_COLLECTED DATA_
________________________

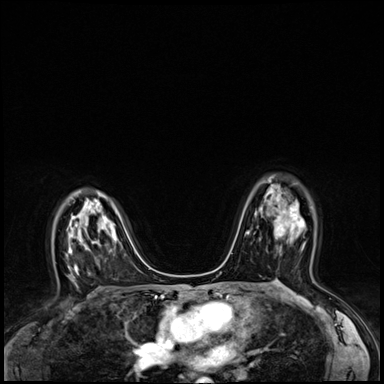
Breast MRI (dynamic contrast-enhanced), one axial slice; position 42 of 64 along the scan axis; dynamic contrast-enhanced series, time point 2 of 8 at this slice position (early post-contrast); 3 T; TE 1.4 ms, TR 4.3 ms; 2.5 mm slice thickness; 384 × 384 image matrix, field of view 320 × 320 mm. Female patient.
Outlined on this slice (semi-automatic segmentation, software-assisted and operator-edited):
- enhancing-tissue mask used for the functional tumour volume (all voxels passing the contrast-enhancement thresholds inside the analysis volume; usually the tumour): bounding box (x1, y1, x2, y2) in pixels: (261, 205, 305, 251)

________________________

_THE PROBLEM_
An exact repetition of the listing is needed, with the pictures dropped.

_RESULT BELOW_
Breast MRI (dynamic contrast-enhanced), one axial slice; position 42 of 64 along the scan axis; dynamic contrast-enhanced series, time point 2 of 8 at this slice position (early post-contrast); 3 T; TE 1.4 ms, TR 4.3 ms; 2.5 mm slice thickness; 384 × 384 image matrix, field of view 320 × 320 mm. Female patient.
Outlined on this slice (semi-automatic segmentation, software-assisted and operator-edited):
- enhancing-tissue mask used for the functional tumour volume (all voxels passing the contrast-enhancement thresholds inside the analysis volume; usually the tumour): bounding box (x1, y1, x2, y2) in pixels: (261, 205, 305, 251)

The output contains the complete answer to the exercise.